Instructions for the task
Look through the entries below. Report each line that has the word "down" in it.

Supplied entries
+ + + + +

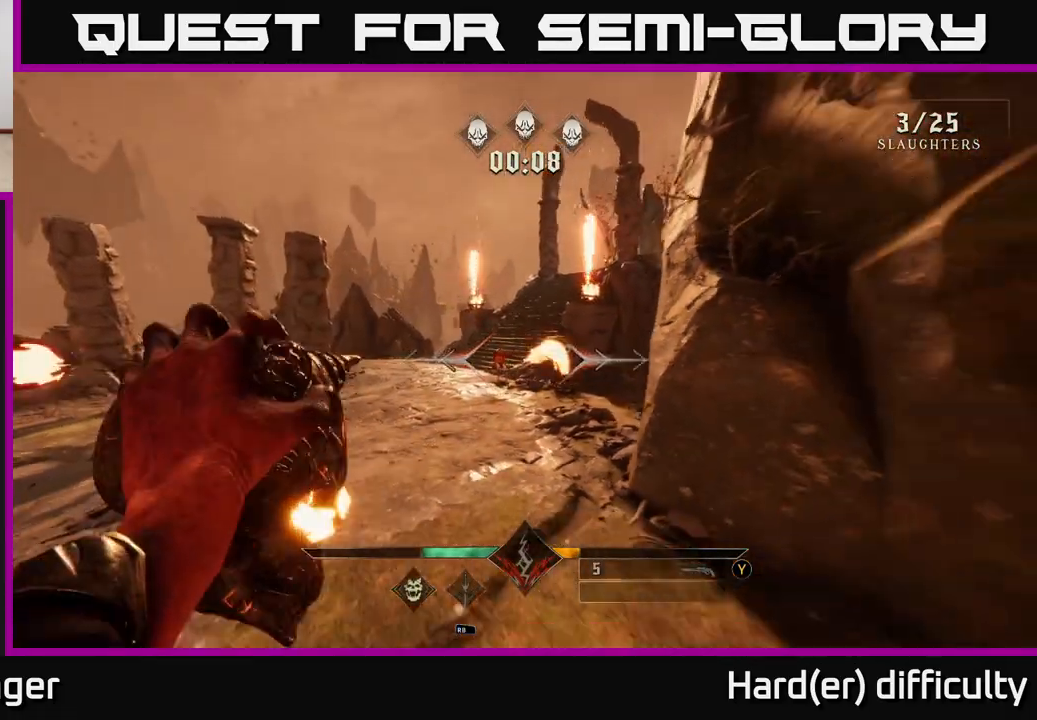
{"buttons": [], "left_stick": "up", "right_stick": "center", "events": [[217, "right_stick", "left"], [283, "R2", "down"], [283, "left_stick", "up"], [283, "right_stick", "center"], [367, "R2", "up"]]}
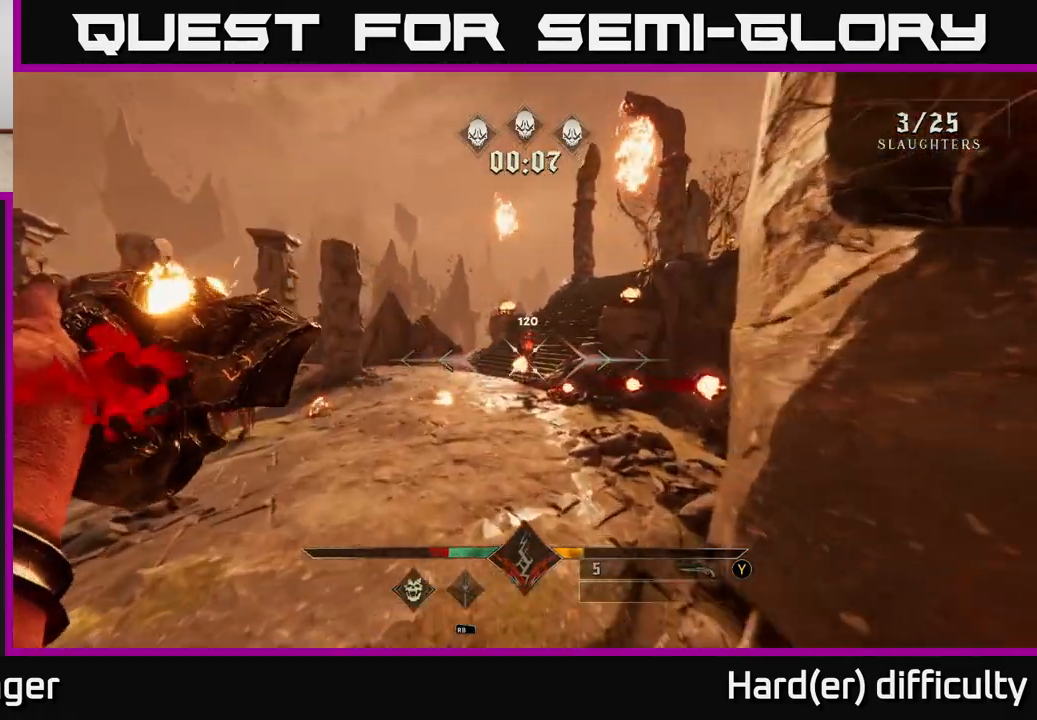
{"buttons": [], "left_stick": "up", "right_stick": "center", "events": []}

+ + + + +

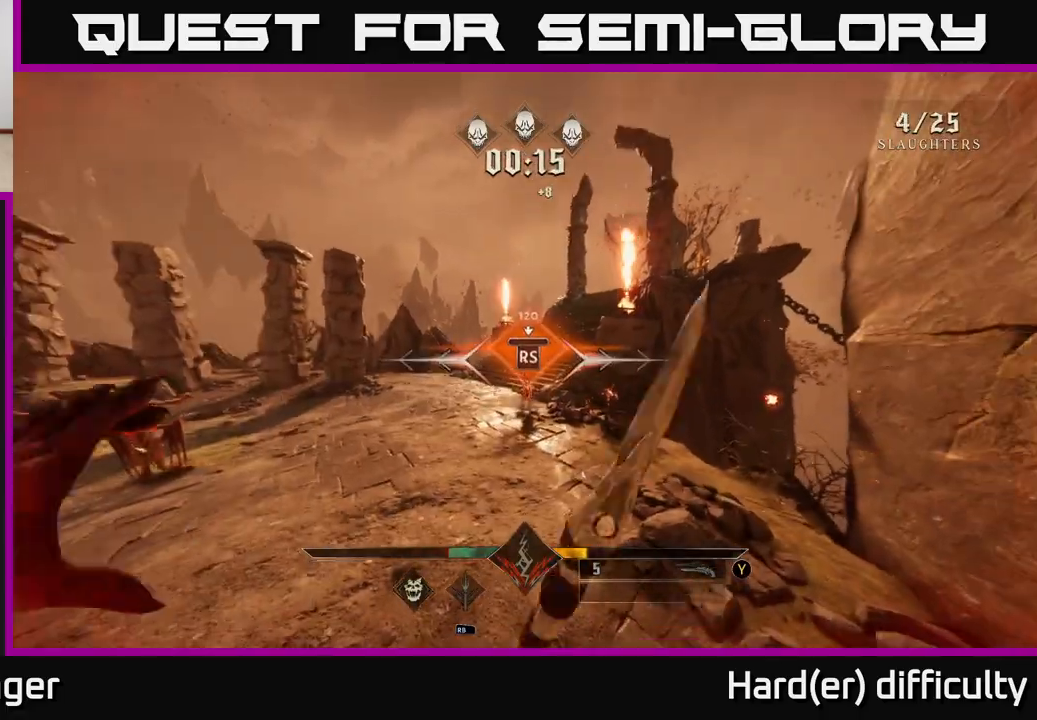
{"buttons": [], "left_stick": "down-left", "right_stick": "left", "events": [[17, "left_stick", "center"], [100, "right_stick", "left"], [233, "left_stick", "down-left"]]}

+ + + + +

Answer for this exercise
{"buttons": [], "left_stick": "up", "right_stick": "center", "events": [[217, "right_stick", "left"], [283, "R2", "down"], [283, "left_stick", "up"], [283, "right_stick", "center"], [367, "R2", "up"]]}
{"buttons": [], "left_stick": "down-left", "right_stick": "left", "events": [[17, "left_stick", "center"], [100, "right_stick", "left"], [233, "left_stick", "down-left"]]}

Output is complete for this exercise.